*Task prompt*. Reproduction without pictures: print every entry precisely as written.

(Collected data)
※ ※ ※
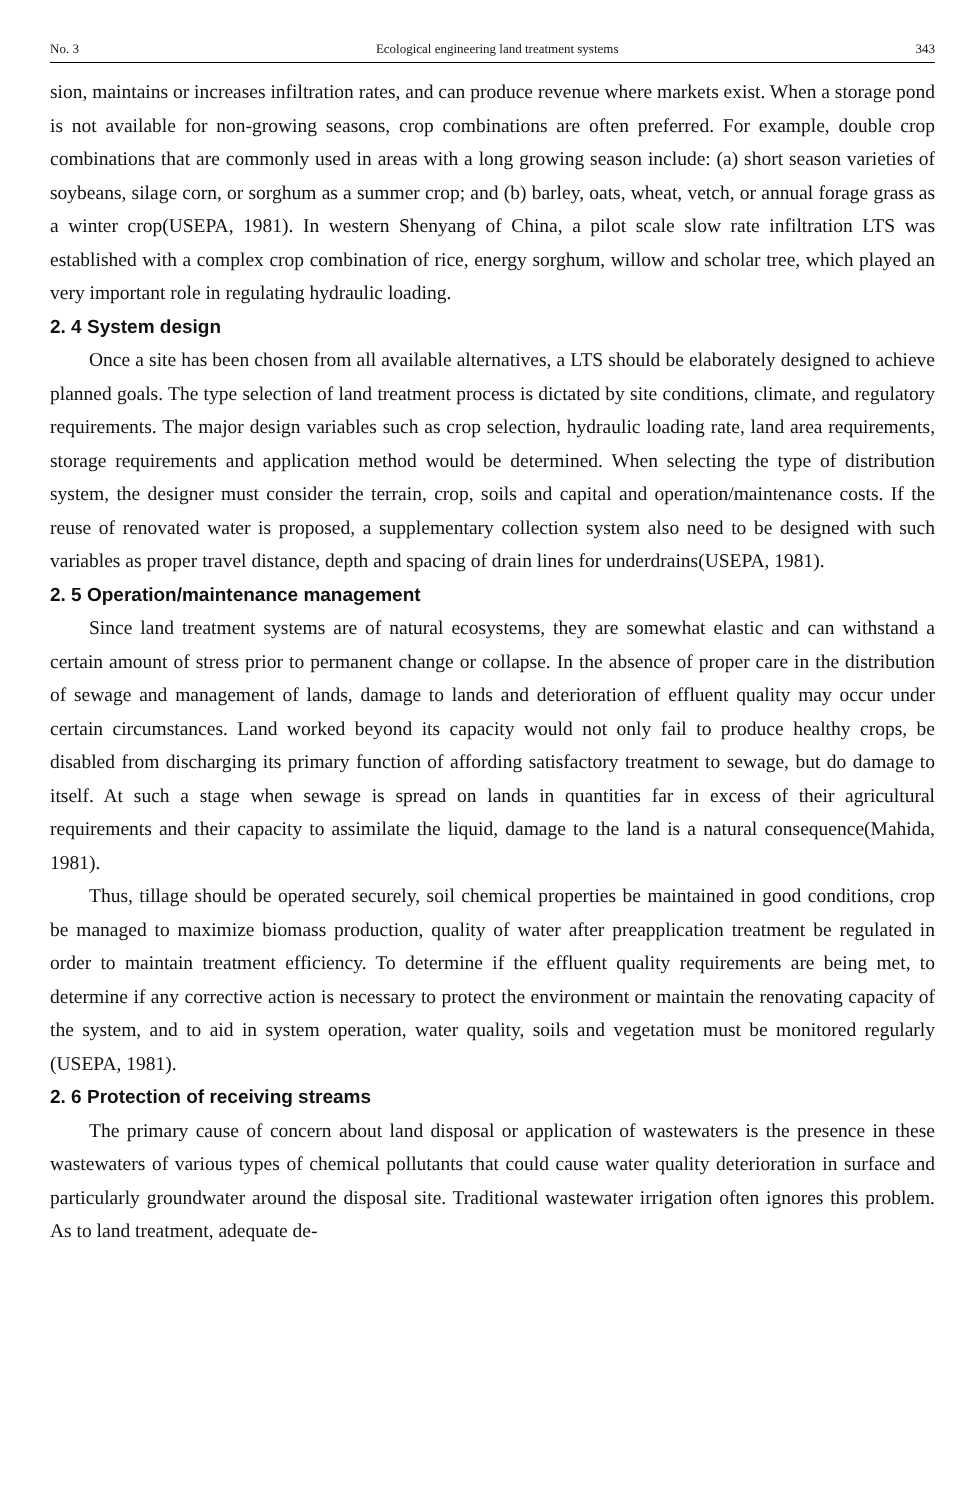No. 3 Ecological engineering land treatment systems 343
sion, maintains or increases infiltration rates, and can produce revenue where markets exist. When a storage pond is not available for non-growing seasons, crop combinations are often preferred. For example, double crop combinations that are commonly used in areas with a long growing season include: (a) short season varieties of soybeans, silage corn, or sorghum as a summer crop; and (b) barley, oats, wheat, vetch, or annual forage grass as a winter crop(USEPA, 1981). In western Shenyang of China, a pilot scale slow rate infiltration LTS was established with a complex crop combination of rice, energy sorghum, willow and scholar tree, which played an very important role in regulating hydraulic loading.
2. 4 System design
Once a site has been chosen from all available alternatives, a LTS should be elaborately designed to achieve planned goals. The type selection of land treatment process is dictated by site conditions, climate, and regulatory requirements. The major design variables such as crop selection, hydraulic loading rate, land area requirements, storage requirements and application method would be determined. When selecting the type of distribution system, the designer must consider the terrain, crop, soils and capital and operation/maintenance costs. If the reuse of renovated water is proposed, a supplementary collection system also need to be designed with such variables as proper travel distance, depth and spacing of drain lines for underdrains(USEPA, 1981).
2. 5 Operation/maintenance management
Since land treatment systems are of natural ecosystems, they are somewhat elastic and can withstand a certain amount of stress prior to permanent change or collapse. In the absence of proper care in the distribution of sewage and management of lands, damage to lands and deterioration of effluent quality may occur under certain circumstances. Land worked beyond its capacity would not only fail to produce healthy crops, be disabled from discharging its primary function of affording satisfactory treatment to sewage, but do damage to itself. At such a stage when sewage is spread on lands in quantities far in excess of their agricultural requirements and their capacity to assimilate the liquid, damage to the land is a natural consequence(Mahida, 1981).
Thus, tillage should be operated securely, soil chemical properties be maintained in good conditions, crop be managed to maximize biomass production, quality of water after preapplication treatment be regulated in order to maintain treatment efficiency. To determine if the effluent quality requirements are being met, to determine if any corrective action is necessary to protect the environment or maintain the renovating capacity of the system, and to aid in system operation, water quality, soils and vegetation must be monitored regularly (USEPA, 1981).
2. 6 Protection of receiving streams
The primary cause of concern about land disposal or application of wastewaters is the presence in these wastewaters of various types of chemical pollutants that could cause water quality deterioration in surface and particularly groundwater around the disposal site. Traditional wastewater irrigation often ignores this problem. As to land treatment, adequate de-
※ ※ ※
*Written answer*.
No. 3 Ecological engineering land treatment systems 343
sion, maintains or increases infiltration rates, and can produce revenue where markets exist. When a storage pond is not available for non-growing seasons, crop combinations are often preferred. For example, double crop combinations that are commonly used in areas with a long growing season include: (a) short season varieties of soybeans, silage corn, or sorghum as a summer crop; and (b) barley, oats, wheat, vetch, or annual forage grass as a winter crop(USEPA, 1981). In western Shenyang of China, a pilot scale slow rate infiltration LTS was established with a complex crop combination of rice, energy sorghum, willow and scholar tree, which played an very important role in regulating hydraulic loading.
2. 4 System design
Once a site has been chosen from all available alternatives, a LTS should be elaborately designed to achieve planned goals. The type selection of land treatment process is dictated by site conditions, climate, and regulatory requirements. The major design variables such as crop selection, hydraulic loading rate, land area requirements, storage requirements and application method would be determined. When selecting the type of distribution system, the designer must consider the terrain, crop, soils and capital and operation/maintenance costs. If the reuse of renovated water is proposed, a supplementary collection system also need to be designed with such variables as proper travel distance, depth and spacing of drain lines for underdrains(USEPA, 1981).
2. 5 Operation/maintenance management
Since land treatment systems are of natural ecosystems, they are somewhat elastic and can withstand a certain amount of stress prior to permanent change or collapse. In the absence of proper care in the distribution of sewage and management of lands, damage to lands and deterioration of effluent quality may occur under certain circumstances. Land worked beyond its capacity would not only fail to produce healthy crops, be disabled from discharging its primary function of affording satisfactory treatment to sewage, but do damage to itself. At such a stage when sewage is spread on lands in quantities far in excess of their agricultural requirements and their capacity to assimilate the liquid, damage to the land is a natural consequence(Mahida, 1981).
Thus, tillage should be operated securely, soil chemical properties be maintained in good conditions, crop be managed to maximize biomass production, quality of water after preapplication treatment be regulated in order to maintain treatment efficiency. To determine if the effluent quality requirements are being met, to determine if any corrective action is necessary to protect the environment or maintain the renovating capacity of the system, and to aid in system operation, water quality, soils and vegetation must be monitored regularly (USEPA, 1981).
2. 6 Protection of receiving streams
The primary cause of concern about land disposal or application of wastewaters is the presence in these wastewaters of various types of chemical pollutants that could cause water quality deterioration in surface and particularly groundwater around the disposal site. Traditional wastewater irrigation often ignores this problem. As to land treatment, adequate de-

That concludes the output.